Work item | In the entries below, the lines from the one with "PCout <= 0;" through the one with "X132080000Y-69342000D01*" are to be copied exactly; both ends count.

Provided data |
━━━━━━
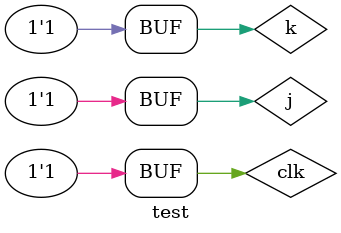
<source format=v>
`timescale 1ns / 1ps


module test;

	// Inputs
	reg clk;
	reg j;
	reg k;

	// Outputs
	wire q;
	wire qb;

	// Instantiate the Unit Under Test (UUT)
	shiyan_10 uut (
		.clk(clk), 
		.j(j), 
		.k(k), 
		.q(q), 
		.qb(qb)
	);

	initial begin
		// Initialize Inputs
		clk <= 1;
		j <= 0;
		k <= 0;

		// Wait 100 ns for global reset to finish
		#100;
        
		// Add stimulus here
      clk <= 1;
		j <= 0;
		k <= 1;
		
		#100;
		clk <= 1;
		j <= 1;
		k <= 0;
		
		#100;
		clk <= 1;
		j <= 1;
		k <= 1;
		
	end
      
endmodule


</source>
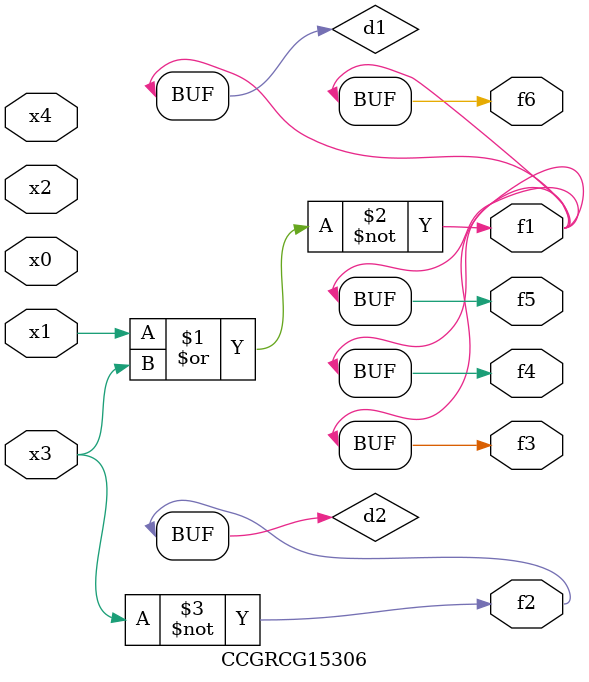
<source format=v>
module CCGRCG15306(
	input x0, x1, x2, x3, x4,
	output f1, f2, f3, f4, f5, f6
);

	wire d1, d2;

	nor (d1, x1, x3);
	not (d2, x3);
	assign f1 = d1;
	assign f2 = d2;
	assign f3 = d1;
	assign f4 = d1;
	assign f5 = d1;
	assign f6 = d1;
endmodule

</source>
━━━━━━
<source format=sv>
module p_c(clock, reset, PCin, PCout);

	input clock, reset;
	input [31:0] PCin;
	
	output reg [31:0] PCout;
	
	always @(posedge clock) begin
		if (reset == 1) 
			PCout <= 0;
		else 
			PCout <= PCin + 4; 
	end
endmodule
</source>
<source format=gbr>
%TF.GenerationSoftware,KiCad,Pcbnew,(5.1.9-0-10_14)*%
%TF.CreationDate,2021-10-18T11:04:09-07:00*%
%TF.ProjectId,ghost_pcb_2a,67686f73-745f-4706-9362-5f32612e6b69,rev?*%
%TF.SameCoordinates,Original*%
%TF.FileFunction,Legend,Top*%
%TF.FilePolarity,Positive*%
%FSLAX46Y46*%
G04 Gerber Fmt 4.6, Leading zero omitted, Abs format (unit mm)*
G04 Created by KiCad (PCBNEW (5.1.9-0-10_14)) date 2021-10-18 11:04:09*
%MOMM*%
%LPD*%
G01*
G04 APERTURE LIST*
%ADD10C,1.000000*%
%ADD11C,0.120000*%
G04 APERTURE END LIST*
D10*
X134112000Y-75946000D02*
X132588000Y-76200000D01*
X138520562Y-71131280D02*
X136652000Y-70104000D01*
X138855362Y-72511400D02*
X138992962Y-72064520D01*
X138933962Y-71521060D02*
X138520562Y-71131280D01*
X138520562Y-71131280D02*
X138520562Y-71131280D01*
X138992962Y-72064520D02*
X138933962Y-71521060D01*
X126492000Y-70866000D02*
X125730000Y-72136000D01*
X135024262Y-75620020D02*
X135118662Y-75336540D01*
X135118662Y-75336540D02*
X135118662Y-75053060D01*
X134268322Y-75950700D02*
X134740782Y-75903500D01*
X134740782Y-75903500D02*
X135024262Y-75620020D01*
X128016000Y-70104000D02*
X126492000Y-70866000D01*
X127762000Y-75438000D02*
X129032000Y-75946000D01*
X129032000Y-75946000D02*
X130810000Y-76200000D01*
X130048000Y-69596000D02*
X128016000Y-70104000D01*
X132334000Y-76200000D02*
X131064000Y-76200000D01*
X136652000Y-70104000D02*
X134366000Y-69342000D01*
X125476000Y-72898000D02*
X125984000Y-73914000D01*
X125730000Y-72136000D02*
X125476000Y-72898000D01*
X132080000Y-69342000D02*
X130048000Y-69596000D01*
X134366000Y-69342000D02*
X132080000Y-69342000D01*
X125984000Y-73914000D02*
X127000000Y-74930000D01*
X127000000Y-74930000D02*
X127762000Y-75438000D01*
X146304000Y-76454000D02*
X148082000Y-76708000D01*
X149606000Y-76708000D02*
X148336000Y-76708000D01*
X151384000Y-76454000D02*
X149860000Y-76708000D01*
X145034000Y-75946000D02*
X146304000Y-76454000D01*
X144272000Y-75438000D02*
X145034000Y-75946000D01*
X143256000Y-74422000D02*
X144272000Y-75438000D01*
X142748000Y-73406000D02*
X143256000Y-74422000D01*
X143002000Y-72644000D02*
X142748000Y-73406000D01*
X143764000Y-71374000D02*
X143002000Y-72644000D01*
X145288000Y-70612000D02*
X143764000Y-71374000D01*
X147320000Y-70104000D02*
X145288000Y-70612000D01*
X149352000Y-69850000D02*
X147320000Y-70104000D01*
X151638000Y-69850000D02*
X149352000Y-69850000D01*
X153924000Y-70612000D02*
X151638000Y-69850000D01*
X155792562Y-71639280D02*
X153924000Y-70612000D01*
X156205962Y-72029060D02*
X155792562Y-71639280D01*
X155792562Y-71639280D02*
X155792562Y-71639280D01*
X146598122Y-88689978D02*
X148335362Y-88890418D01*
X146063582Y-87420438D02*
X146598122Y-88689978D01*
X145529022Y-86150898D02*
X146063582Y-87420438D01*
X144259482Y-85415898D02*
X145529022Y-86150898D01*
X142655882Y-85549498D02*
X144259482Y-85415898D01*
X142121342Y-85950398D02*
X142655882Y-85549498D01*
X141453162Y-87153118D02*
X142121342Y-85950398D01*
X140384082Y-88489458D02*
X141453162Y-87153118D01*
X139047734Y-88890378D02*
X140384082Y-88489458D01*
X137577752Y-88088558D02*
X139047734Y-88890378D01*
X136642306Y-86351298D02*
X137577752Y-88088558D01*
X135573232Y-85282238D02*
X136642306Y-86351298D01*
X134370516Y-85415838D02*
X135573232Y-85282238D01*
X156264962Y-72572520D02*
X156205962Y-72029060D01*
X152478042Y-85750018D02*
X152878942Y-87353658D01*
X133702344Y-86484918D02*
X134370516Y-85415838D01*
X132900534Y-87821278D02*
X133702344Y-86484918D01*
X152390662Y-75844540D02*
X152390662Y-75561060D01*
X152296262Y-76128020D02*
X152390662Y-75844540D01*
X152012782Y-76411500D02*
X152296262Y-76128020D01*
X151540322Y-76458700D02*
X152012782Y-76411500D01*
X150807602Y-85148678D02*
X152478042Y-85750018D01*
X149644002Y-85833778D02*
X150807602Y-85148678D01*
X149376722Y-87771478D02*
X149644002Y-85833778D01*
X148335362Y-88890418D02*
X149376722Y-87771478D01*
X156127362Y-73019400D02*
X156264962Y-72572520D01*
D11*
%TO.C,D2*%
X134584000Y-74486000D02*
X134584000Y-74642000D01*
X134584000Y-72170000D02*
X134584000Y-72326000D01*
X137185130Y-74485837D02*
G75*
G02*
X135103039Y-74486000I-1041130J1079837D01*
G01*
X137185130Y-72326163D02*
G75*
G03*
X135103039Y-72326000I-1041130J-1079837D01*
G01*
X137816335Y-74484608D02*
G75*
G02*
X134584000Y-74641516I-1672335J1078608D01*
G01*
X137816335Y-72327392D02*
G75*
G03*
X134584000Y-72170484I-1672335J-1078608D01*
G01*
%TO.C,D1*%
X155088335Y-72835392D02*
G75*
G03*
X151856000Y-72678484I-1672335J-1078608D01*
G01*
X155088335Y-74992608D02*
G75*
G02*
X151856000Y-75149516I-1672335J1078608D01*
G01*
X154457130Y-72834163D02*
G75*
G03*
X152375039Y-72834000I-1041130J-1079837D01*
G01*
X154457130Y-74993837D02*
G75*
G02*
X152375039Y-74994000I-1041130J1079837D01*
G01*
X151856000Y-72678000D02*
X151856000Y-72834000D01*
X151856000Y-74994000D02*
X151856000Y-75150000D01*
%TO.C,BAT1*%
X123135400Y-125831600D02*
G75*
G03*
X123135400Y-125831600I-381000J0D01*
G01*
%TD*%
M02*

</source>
━━━━━━
Exercise response |
			PCout <= 0;
		else 
			PCout <= PCin + 4; 
	end
endmodule
</source>
<source format=gbr>
%TF.GenerationSoftware,KiCad,Pcbnew,(5.1.9-0-10_14)*%
%TF.CreationDate,2021-10-18T11:04:09-07:00*%
%TF.ProjectId,ghost_pcb_2a,67686f73-745f-4706-9362-5f32612e6b69,rev?*%
%TF.SameCoordinates,Original*%
%TF.FileFunction,Legend,Top*%
%TF.FilePolarity,Positive*%
%FSLAX46Y46*%
G04 Gerber Fmt 4.6, Leading zero omitted, Abs format (unit mm)*
G04 Created by KiCad (PCBNEW (5.1.9-0-10_14)) date 2021-10-18 11:04:09*
%MOMM*%
%LPD*%
G01*
G04 APERTURE LIST*
%ADD10C,1.000000*%
%ADD11C,0.120000*%
G04 APERTURE END LIST*
D10*
X134112000Y-75946000D02*
X132588000Y-76200000D01*
X138520562Y-71131280D02*
X136652000Y-70104000D01*
X138855362Y-72511400D02*
X138992962Y-72064520D01*
X138933962Y-71521060D02*
X138520562Y-71131280D01*
X138520562Y-71131280D02*
X138520562Y-71131280D01*
X138992962Y-72064520D02*
X138933962Y-71521060D01*
X126492000Y-70866000D02*
X125730000Y-72136000D01*
X135024262Y-75620020D02*
X135118662Y-75336540D01*
X135118662Y-75336540D02*
X135118662Y-75053060D01*
X134268322Y-75950700D02*
X134740782Y-75903500D01*
X134740782Y-75903500D02*
X135024262Y-75620020D01*
X128016000Y-70104000D02*
X126492000Y-70866000D01*
X127762000Y-75438000D02*
X129032000Y-75946000D01*
X129032000Y-75946000D02*
X130810000Y-76200000D01*
X130048000Y-69596000D02*
X128016000Y-70104000D01*
X132334000Y-76200000D02*
X131064000Y-76200000D01*
X136652000Y-70104000D02*
X134366000Y-69342000D01*
X125476000Y-72898000D02*
X125984000Y-73914000D01*
X125730000Y-72136000D02*
X125476000Y-72898000D01*
X132080000Y-69342000D02*
X130048000Y-69596000D01*
X134366000Y-69342000D02*
X132080000Y-69342000D01*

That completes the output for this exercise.